2015–16 Coupe de la Ligue

Tournament details
- Country: France
- Dates: 11 August 2015 – 23 April 2016
- Teams: 42

Final positions
- Champions: Paris Saint-Germain (6th title)
- Runners-up: Lille

Tournament statistics
- Matches played: 42
- Goals scored: 122 (2.9 per match)
- Top goal scorer: Lakdar Boussaha (6)

= 2015–16 Coupe de la Ligue =

The 2015–16 Coupe de la Ligue was the 22nd French league cup competition. The competition was organized by the Ligue de Football Professionnel and was open to the 44 professional clubs in France that are managed by the organization.

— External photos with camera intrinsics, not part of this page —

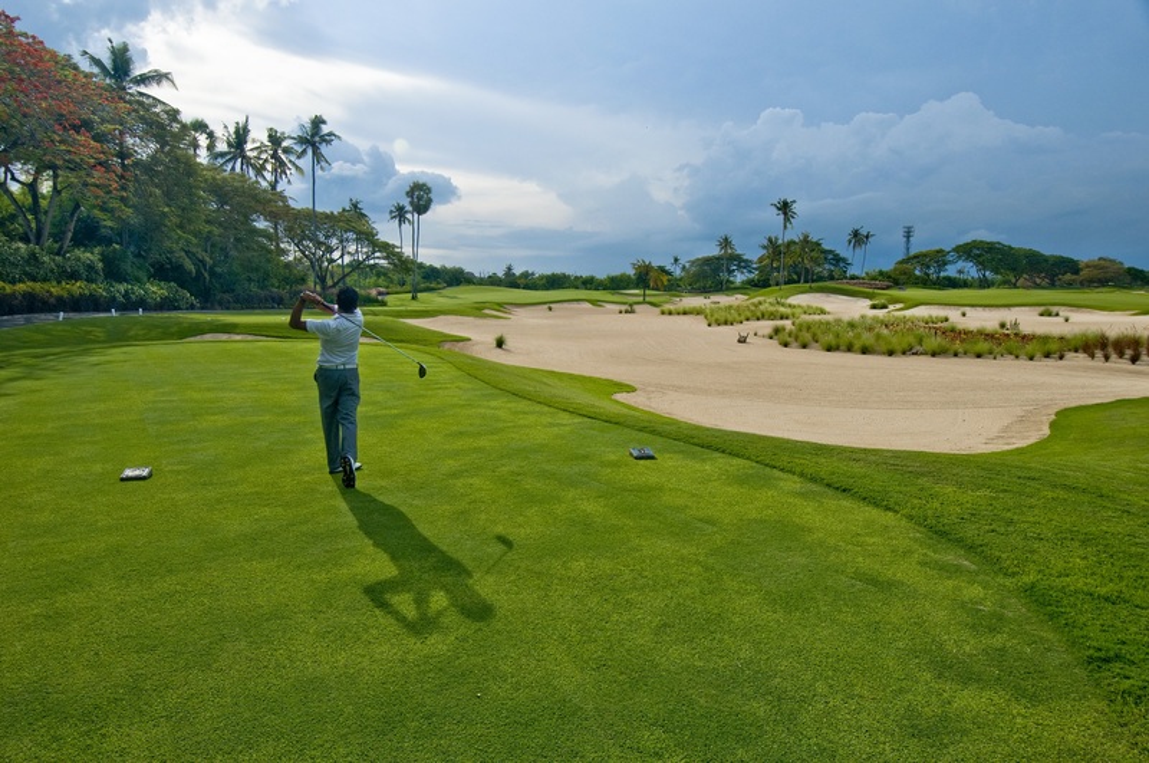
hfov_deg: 81.3
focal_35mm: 21
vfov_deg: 59.3
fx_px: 669
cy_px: 382
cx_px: 574
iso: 200
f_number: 8
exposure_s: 1/250
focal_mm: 14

Paris Saint-Germain were the two-time reigning champions, having defeated Bastia 4–0 in the previous season's final and their win in this competition 2–1 against Lille put the club at six wins, extending their record.

==First round==
First round matches were held over 1 day; 11 August 2015. The 12 winners secured places in the second round. All times in Central European Time.

==Second round==
The round featured the 12 winners of the first-round matches. The matches were held over 1 day; 25 August 2015. The 6 winners secured places in the third round. All games in Central European Time.

==Third round==
The Third Round, also known as the Round of 32, featured the 6 winners of the second round matches in addition to 14 Ligue 1 clubs who were not participating in the European competitions. The matches were played 27 and 28 October 2015, and 25 November 2015. All games in Central European Time.

==Round of 16==
The Fourth Round, also known as the Round of 16, featured the 10 winners of the third round matches in addition to 6 Ligue 1 clubs who were participating in the European competitions. The matches were played on 15 and 16 December 2015.

==Quarter-finals==
The Fifth Round, also known as the quarter-finals, featured the 8 winners of the Round of 16 matches. The four matches were played on 12 and 13 January 2016.

==Semi-finals==
The semi-finals were drawn after the quarter-finals and were played on 26 and 27 January 2016.